### Written task
From the data that follows, set down exactly the lines from the one with "X-5363271Y-7306960D02*" through the one with "X122000Y336000D01*", counting both. Pictures stay out.

### Source information
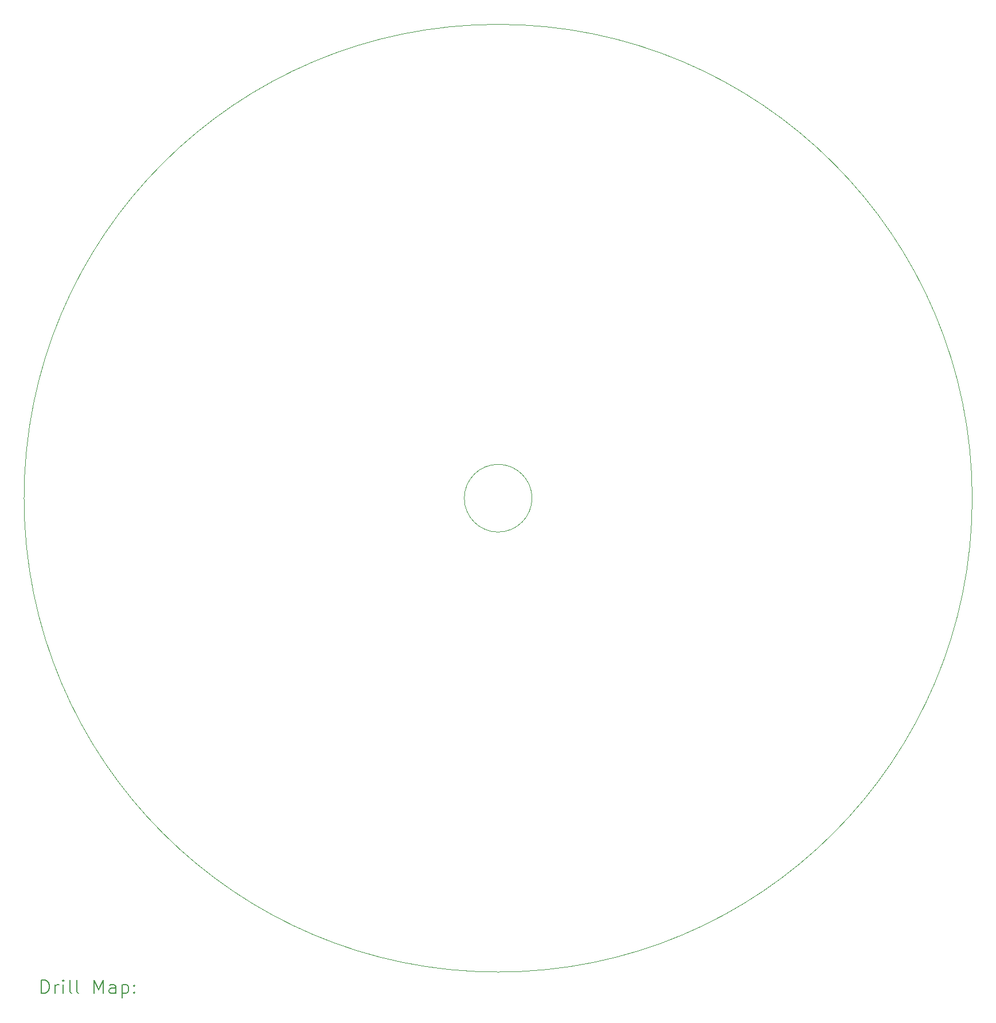
<source format=gbr>
%TF.GenerationSoftware,KiCad,Pcbnew,7.99.0-3356-g00904e8e23*%
%TF.CreationDate,2023-10-26T14:27:03+05:30*%
%TF.ProjectId,kimotor-project,6b696d6f-746f-4722-9d70-726f6a656374,rev?*%
%TF.SameCoordinates,Original*%
%TF.FileFunction,Drillmap*%
%TF.FilePolarity,Positive*%
%FSLAX45Y45*%
G04 Gerber Fmt 4.5, Leading zero omitted, Abs format (unit mm)*
G04 Created by KiCad (PCBNEW 7.99.0-3356-g00904e8e23) date 2023-10-26 14:27:03*
%MOMM*%
%LPD*%
G01*
G04 APERTURE LIST*
%ADD10C,0.100000*%
%ADD11C,0.200000*%
G04 APERTURE END LIST*
D10*
X500000Y0D02*
G75*
G02*
X500000Y0I-500000J0D01*
G01*
X7000000Y0D02*
G75*
G02*
X7000000Y0I-7000000J0D01*
G01*
X7000000Y0D02*
G75*
G02*
X7000000Y0I-7000000J0D01*
G01*
X500000Y0D02*
G75*
G02*
X500000Y0I-500000J0D01*
G01*
D11*
X-6744223Y-7316484D02*
X-6744223Y-7116484D01*
X-6744223Y-7116484D02*
X-6696604Y-7116484D01*
X-6696604Y-7116484D02*
X-6668033Y-7126008D01*
X-6668033Y-7126008D02*
X-6648985Y-7145055D01*
X-6648985Y-7145055D02*
X-6639461Y-7164103D01*
X-6639461Y-7164103D02*
X-6629937Y-7202198D01*
X-6629937Y-7202198D02*
X-6629937Y-7230769D01*
X-6629937Y-7230769D02*
X-6639461Y-7268865D01*
X-6639461Y-7268865D02*
X-6648985Y-7287912D01*
X-6648985Y-7287912D02*
X-6668033Y-7306960D01*
X-6668033Y-7306960D02*
X-6696604Y-7316484D01*
X-6696604Y-7316484D02*
X-6744223Y-7316484D01*
X-6544223Y-7316484D02*
X-6544223Y-7183150D01*
X-6544223Y-7221246D02*
X-6534699Y-7202198D01*
X-6534699Y-7202198D02*
X-6525175Y-7192674D01*
X-6525175Y-7192674D02*
X-6506128Y-7183150D01*
X-6506128Y-7183150D02*
X-6487080Y-7183150D01*
X-6420414Y-7316484D02*
X-6420414Y-7183150D01*
X-6420414Y-7116484D02*
X-6429937Y-7126008D01*
X-6429937Y-7126008D02*
X-6420414Y-7135531D01*
X-6420414Y-7135531D02*
X-6410890Y-7126008D01*
X-6410890Y-7126008D02*
X-6420414Y-7116484D01*
X-6420414Y-7116484D02*
X-6420414Y-7135531D01*
X-6296604Y-7316484D02*
X-6315652Y-7306960D01*
X-6315652Y-7306960D02*
X-6325175Y-7287912D01*
X-6325175Y-7287912D02*
X-6325175Y-7116484D01*
X-6191842Y-7316484D02*
X-6210890Y-7306960D01*
X-6210890Y-7306960D02*
X-6220414Y-7287912D01*
X-6220414Y-7287912D02*
X-6220414Y-7116484D01*
X-5963271Y-7316484D02*
X-5963271Y-7116484D01*
X-5963271Y-7116484D02*
X-5896604Y-7259341D01*
X-5896604Y-7259341D02*
X-5829937Y-7116484D01*
X-5829937Y-7116484D02*
X-5829937Y-7316484D01*
X-5648985Y-7316484D02*
X-5648985Y-7211722D01*
X-5648985Y-7211722D02*
X-5658509Y-7192674D01*
X-5658509Y-7192674D02*
X-5677556Y-7183150D01*
X-5677556Y-7183150D02*
X-5715652Y-7183150D01*
X-5715652Y-7183150D02*
X-5734699Y-7192674D01*
X-5648985Y-7306960D02*
X-5668033Y-7316484D01*
X-5668033Y-7316484D02*
X-5715652Y-7316484D01*
X-5715652Y-7316484D02*
X-5734699Y-7306960D01*
X-5734699Y-7306960D02*
X-5744223Y-7287912D01*
X-5744223Y-7287912D02*
X-5744223Y-7268865D01*
X-5744223Y-7268865D02*
X-5734699Y-7249817D01*
X-5734699Y-7249817D02*
X-5715652Y-7240293D01*
X-5715652Y-7240293D02*
X-5668033Y-7240293D01*
X-5668033Y-7240293D02*
X-5648985Y-7230769D01*
X-5553747Y-7183150D02*
X-5553747Y-7383150D01*
X-5553747Y-7192674D02*
X-5534699Y-7183150D01*
X-5534699Y-7183150D02*
X-5496604Y-7183150D01*
X-5496604Y-7183150D02*
X-5477556Y-7192674D01*
X-5477556Y-7192674D02*
X-5468033Y-7202198D01*
X-5468033Y-7202198D02*
X-5458509Y-7221246D01*
X-5458509Y-7221246D02*
X-5458509Y-7278388D01*
X-5458509Y-7278388D02*
X-5468033Y-7297436D01*
X-5468033Y-7297436D02*
X-5477556Y-7306960D01*
X-5477556Y-7306960D02*
X-5496604Y-7316484D01*
X-5496604Y-7316484D02*
X-5534699Y-7316484D01*
X-5534699Y-7316484D02*
X-5553747Y-7306960D01*
X-5372795Y-7297436D02*
X-5363271Y-7306960D01*
X-5363271Y-7306960D02*
X-5372795Y-7316484D01*
X-5372795Y-7316484D02*
X-5382318Y-7306960D01*
X-5382318Y-7306960D02*
X-5372795Y-7297436D01*
X-5372795Y-7297436D02*
X-5372795Y-7316484D01*
X-5372795Y-7192674D02*
X-5363271Y-7202198D01*
X-5363271Y-7202198D02*
X-5372795Y-7211722D01*
X-5372795Y-7211722D02*
X-5382318Y-7202198D01*
X-5382318Y-7202198D02*
X-5372795Y-7192674D01*
X-5372795Y-7192674D02*
X-5372795Y-7211722D01*
M02*

</source>
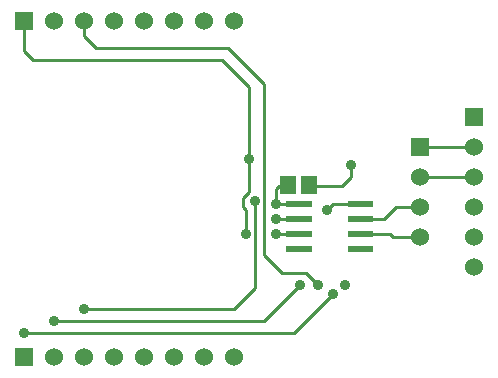
<source format=gbr>
G04 start of page 2 for group 0 idx 0 *
G04 Title: (unknown), component *
G04 Creator: pcb 20091103 *
G04 CreationDate: Sun 20 Mar 2011 04:21:17 AM GMT UTC *
G04 For: gjhurlbu *
G04 Format: Gerber/RS-274X *
G04 PCB-Dimensions: 600000 500000 *
G04 PCB-Coordinate-Origin: lower left *
%MOIN*%
%FSLAX25Y25*%
%LNFRONT*%
%ADD11C,0.0100*%
%ADD12C,0.0200*%
%ADD13C,0.0600*%
%ADD14C,0.0360*%
%ADD15R,0.0200X0.0200*%
%ADD16R,0.0512X0.0512*%
%ADD17C,0.0380*%
G54D11*X130500Y348000D02*X126000D01*
X130500Y343000D02*X126000D01*
X62000Y318000D02*X112000D01*
X52000Y314000D02*X122000D01*
X42000Y310000D02*X132000D01*
X145000Y323000D01*
X140000Y326000D02*X136000Y330000D01*
X130500Y353000D02*X126000D01*
Y355000D01*
X122000Y314000D02*X134000Y326000D01*
X136000Y330000D02*X128000D01*
X122000Y336000D01*
X112000Y318000D02*X119000Y325000D01*
Y354000D01*
X115000Y355000D02*Y352000D01*
X116000Y351000D01*
Y343000D01*
X151000Y353000D02*X145000D01*
X143000Y351000D01*
X174000Y372000D02*X192000D01*
X174000Y362000D02*X192000D01*
X157500Y348000D02*X162000D01*
X166000Y352000D01*
X174000D01*
X157500Y343000D02*X164000D01*
X165000Y342000D01*
X174000D01*
X122000Y336000D02*Y393000D01*
X117000Y392000D02*Y357000D01*
X130000Y359000D02*X127000D01*
X137086D02*X148000D01*
X151000Y362000D01*
Y366000D01*
X127000Y359000D02*X126000Y358000D01*
Y353000D01*
X117000Y357000D02*X115000Y355000D01*
X122000Y393000D02*X110000Y405000D01*
X117000Y392000D02*X108000Y401000D01*
X110000Y405000D02*X66000D01*
X62000Y409000D01*
Y414000D01*
X108000Y401000D02*X45000D01*
X42000Y404000D01*
Y414000D01*
G54D12*G36*
X189000Y385000D02*Y379000D01*
X195000D01*
Y385000D01*
X189000D01*
G37*
G54D13*X192000Y372000D03*
Y362000D03*
Y352000D03*
Y342000D03*
Y332000D03*
G54D12*G36*
X171000Y375000D02*Y369000D01*
X177000D01*
Y375000D01*
X171000D01*
G37*
G54D13*X174000Y362000D03*
Y352000D03*
Y342000D03*
G54D12*G36*
X39000Y417000D02*Y411000D01*
X45000D01*
Y417000D01*
X39000D01*
G37*
G54D13*X52000Y414000D03*
X62000D03*
X72000D03*
X82000D03*
X92000D03*
X102000D03*
X112000D03*
G54D12*G36*
X39000Y305000D02*Y299000D01*
X45000D01*
Y305000D01*
X39000D01*
G37*
G54D13*X52000Y302000D03*
X62000D03*
X72000D03*
X82000D03*
X92000D03*
X102000D03*
X112000D03*
G54D14*X42000Y310000D03*
X149000Y326000D03*
X145000Y323000D03*
X134000Y326000D03*
X140000D03*
X52000Y314000D03*
X62000Y318000D03*
X143000Y351000D03*
X151000Y366000D03*
X126000Y353000D03*
Y348000D03*
X119000Y354000D03*
X126000Y343000D03*
X116000D03*
X117000Y368000D03*
G54D15*X151000Y338000D02*X157500D01*
X151000Y343000D02*X157500D01*
X130500D02*X137000D01*
X151000Y348000D02*X157500D01*
X130500D02*X137000D01*
X151000Y353000D02*X157500D01*
X130500D02*X137000D01*
X130500Y338000D02*X137000D01*
G54D16*X137086Y359786D02*Y359000D01*
X130000Y359786D02*Y359000D01*
G54D17*G54D12*M02*

</source>
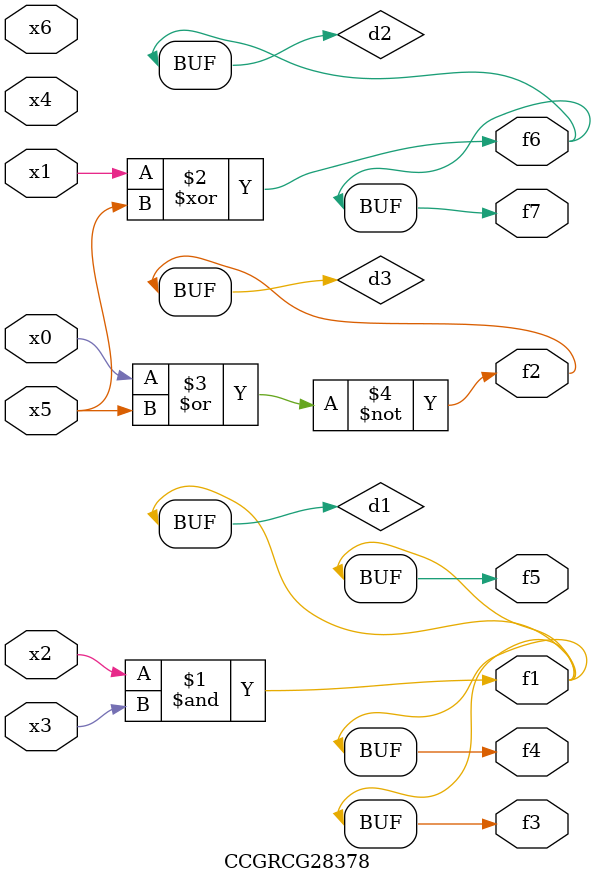
<source format=v>
module CCGRCG28378(
	input x0, x1, x2, x3, x4, x5, x6,
	output f1, f2, f3, f4, f5, f6, f7
);

	wire d1, d2, d3;

	and (d1, x2, x3);
	xor (d2, x1, x5);
	nor (d3, x0, x5);
	assign f1 = d1;
	assign f2 = d3;
	assign f3 = d1;
	assign f4 = d1;
	assign f5 = d1;
	assign f6 = d2;
	assign f7 = d2;
endmodule

</source>
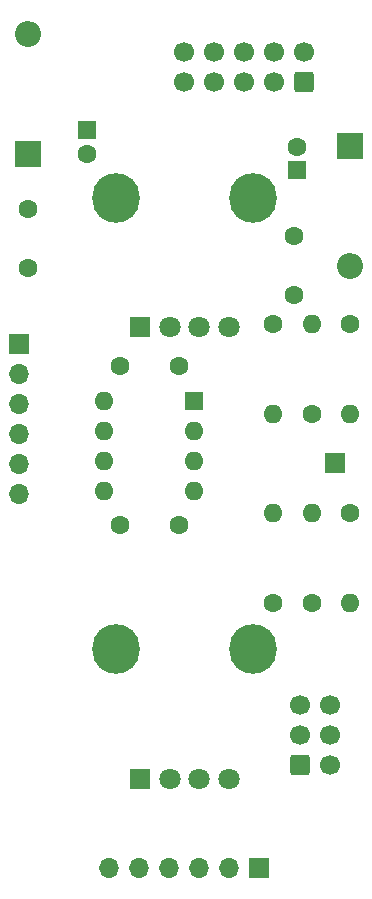
<source format=gts>
%TF.GenerationSoftware,KiCad,Pcbnew,8.0.5*%
%TF.CreationDate,2024-12-03T23:35:51+01:00*%
%TF.ProjectId,DMH_Multiverter_PCB,444d485f-4d75-46c7-9469-766572746572,1*%
%TF.SameCoordinates,Original*%
%TF.FileFunction,Soldermask,Top*%
%TF.FilePolarity,Negative*%
%FSLAX46Y46*%
G04 Gerber Fmt 4.6, Leading zero omitted, Abs format (unit mm)*
G04 Created by KiCad (PCBNEW 8.0.5) date 2024-12-03 23:35:51*
%MOMM*%
%LPD*%
G01*
G04 APERTURE LIST*
G04 Aperture macros list*
%AMRoundRect*
0 Rectangle with rounded corners*
0 $1 Rounding radius*
0 $2 $3 $4 $5 $6 $7 $8 $9 X,Y pos of 4 corners*
0 Add a 4 corners polygon primitive as box body*
4,1,4,$2,$3,$4,$5,$6,$7,$8,$9,$2,$3,0*
0 Add four circle primitives for the rounded corners*
1,1,$1+$1,$2,$3*
1,1,$1+$1,$4,$5*
1,1,$1+$1,$6,$7*
1,1,$1+$1,$8,$9*
0 Add four rect primitives between the rounded corners*
20,1,$1+$1,$2,$3,$4,$5,0*
20,1,$1+$1,$4,$5,$6,$7,0*
20,1,$1+$1,$6,$7,$8,$9,0*
20,1,$1+$1,$8,$9,$2,$3,0*%
G04 Aperture macros list end*
%ADD10O,4.000000X4.200000*%
%ADD11C,1.800000*%
%ADD12R,1.800000X1.800000*%
%ADD13R,1.700000X1.700000*%
%ADD14C,1.600000*%
%ADD15O,1.600000X1.600000*%
%ADD16R,1.600000X1.600000*%
%ADD17R,2.200000X2.200000*%
%ADD18O,2.200000X2.200000*%
%ADD19O,1.700000X1.700000*%
%ADD20RoundRect,0.250000X0.600000X-0.600000X0.600000X0.600000X-0.600000X0.600000X-0.600000X-0.600000X0*%
%ADD21C,1.700000*%
%ADD22RoundRect,0.250000X-0.600000X-0.600000X0.600000X-0.600000X0.600000X0.600000X-0.600000X0.600000X0*%
G04 APERTURE END LIST*
D10*
%TO.C,RV1*%
X77200000Y-58750000D03*
D11*
X86750000Y-69750000D03*
D10*
X88800000Y-58750000D03*
D12*
X79250000Y-69750000D03*
D11*
X81750000Y-69750000D03*
X84250000Y-69750000D03*
%TD*%
D13*
%TO.C,J0*%
X95750000Y-81250000D03*
%TD*%
D10*
%TO.C,RV2*%
X77200000Y-97000000D03*
D11*
X86750000Y-108000000D03*
D10*
X88800000Y-97000000D03*
D12*
X79250000Y-108000000D03*
D11*
X81750000Y-108000000D03*
X84250000Y-108000000D03*
%TD*%
D14*
%TO.C,R1*%
X90500000Y-69440000D03*
D15*
X90500000Y-77060000D03*
%TD*%
D14*
%TO.C,C6*%
X77500000Y-86500000D03*
X82500000Y-86500000D03*
%TD*%
D16*
%TO.C,U1*%
X83800000Y-75950000D03*
D15*
X83800000Y-78490000D03*
X83800000Y-81030000D03*
X83800000Y-83570000D03*
X76180000Y-83570000D03*
X76180000Y-81030000D03*
X76180000Y-78490000D03*
X76180000Y-75950000D03*
%TD*%
D14*
%TO.C,C4*%
X92250000Y-62000000D03*
X92250000Y-67000000D03*
%TD*%
%TO.C,R3*%
X97000000Y-69440000D03*
D15*
X97000000Y-77060000D03*
%TD*%
D17*
%TO.C,D2*%
X97000000Y-54420000D03*
D18*
X97000000Y-64580000D03*
%TD*%
D13*
%TO.C,J60*%
X89325000Y-115475000D03*
D19*
X86785000Y-115475000D03*
X84245000Y-115475000D03*
X81705000Y-115475000D03*
X79165000Y-115475000D03*
X76625000Y-115475000D03*
%TD*%
D14*
%TO.C,R4*%
X90500000Y-93060000D03*
D15*
X90500000Y-85440000D03*
%TD*%
D14*
%TO.C,R2*%
X93750000Y-77060000D03*
D15*
X93750000Y-69440000D03*
%TD*%
D13*
%TO.C,J50*%
X68975000Y-71175000D03*
D19*
X68975000Y-73715000D03*
X68975000Y-76255000D03*
X68975000Y-78795000D03*
X68975000Y-81335000D03*
X68975000Y-83875000D03*
%TD*%
D17*
%TO.C,D1*%
X69750000Y-55080000D03*
D18*
X69750000Y-44920000D03*
%TD*%
D16*
%TO.C,C2*%
X92500000Y-56455113D03*
D14*
X92500000Y-54455113D03*
%TD*%
%TO.C,R6*%
X97000000Y-85440000D03*
D15*
X97000000Y-93060000D03*
%TD*%
D14*
%TO.C,R5*%
X93750000Y-93060000D03*
D15*
X93750000Y-85440000D03*
%TD*%
D14*
%TO.C,C5*%
X77500000Y-73000000D03*
X82500000Y-73000000D03*
%TD*%
%TO.C,C3*%
X69750000Y-59750000D03*
X69750000Y-64750000D03*
%TD*%
D20*
%TO.C,J100*%
X93080000Y-49002500D03*
D21*
X93080000Y-46462500D03*
X90540000Y-49002500D03*
X90540000Y-46462500D03*
X88000000Y-49002500D03*
X88000000Y-46462500D03*
X85460000Y-49002500D03*
X85460000Y-46462500D03*
X82920000Y-49002500D03*
X82920000Y-46462500D03*
%TD*%
D16*
%TO.C,C1*%
X74750000Y-53044888D03*
D14*
X74750000Y-55044888D03*
%TD*%
D22*
%TO.C,J200*%
X92747500Y-106790000D03*
D21*
X92747500Y-104250000D03*
X92747500Y-101710000D03*
X95287500Y-106790000D03*
X95287500Y-104250000D03*
X95287500Y-101710000D03*
%TD*%
M02*

</source>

### Task response
X-5363271Y-7306960D02*
X-5372795Y-7316484D01*
X-5372795Y-7316484D02*
X-5382318Y-7306960D01*
X-5382318Y-7306960D02*
X-5372795Y-7297436D01*
X-5372795Y-7297436D02*
X-5372795Y-7316484D01*
X-5372795Y-7192674D02*
X-5363271Y-7202198D01*
X-5363271Y-7202198D02*
X-5372795Y-7211722D01*
X-5372795Y-7211722D02*
X-5382318Y-7202198D01*
X-5382318Y-7202198D02*
X-5372795Y-7192674D01*
X-5372795Y-7192674D02*
X-5372795Y-7211722D01*
M02*

</source>
<source format=gbr>
G04 start of page 2 for group 0 idx 0 *
G04 Title: (unknown), component *
G04 Creator: pcb 20091103 *
G04 CreationDate: Sun 20 Mar 2011 04:21:17 AM GMT UTC *
G04 For: gjhurlbu *
G04 Format: Gerber/RS-274X *
G04 PCB-Dimensions: 600000 500000 *
G04 PCB-Coordinate-Origin: lower left *
%MOIN*%
%FSLAX25Y25*%
%LNFRONT*%
%ADD11C,0.0100*%
%ADD12C,0.0200*%
%ADD13C,0.0600*%
%ADD14C,0.0360*%
%ADD15R,0.0200X0.0200*%
%ADD16R,0.0512X0.0512*%
%ADD17C,0.0380*%
G54D11*X130500Y348000D02*X126000D01*
X130500Y343000D02*X126000D01*
X62000Y318000D02*X112000D01*
X52000Y314000D02*X122000D01*
X42000Y310000D02*X132000D01*
X145000Y323000D01*
X140000Y326000D02*X136000Y330000D01*
X130500Y353000D02*X126000D01*
Y355000D01*
X122000Y314000D02*X134000Y326000D01*
X136000Y330000D02*X128000D01*
X122000Y336000D01*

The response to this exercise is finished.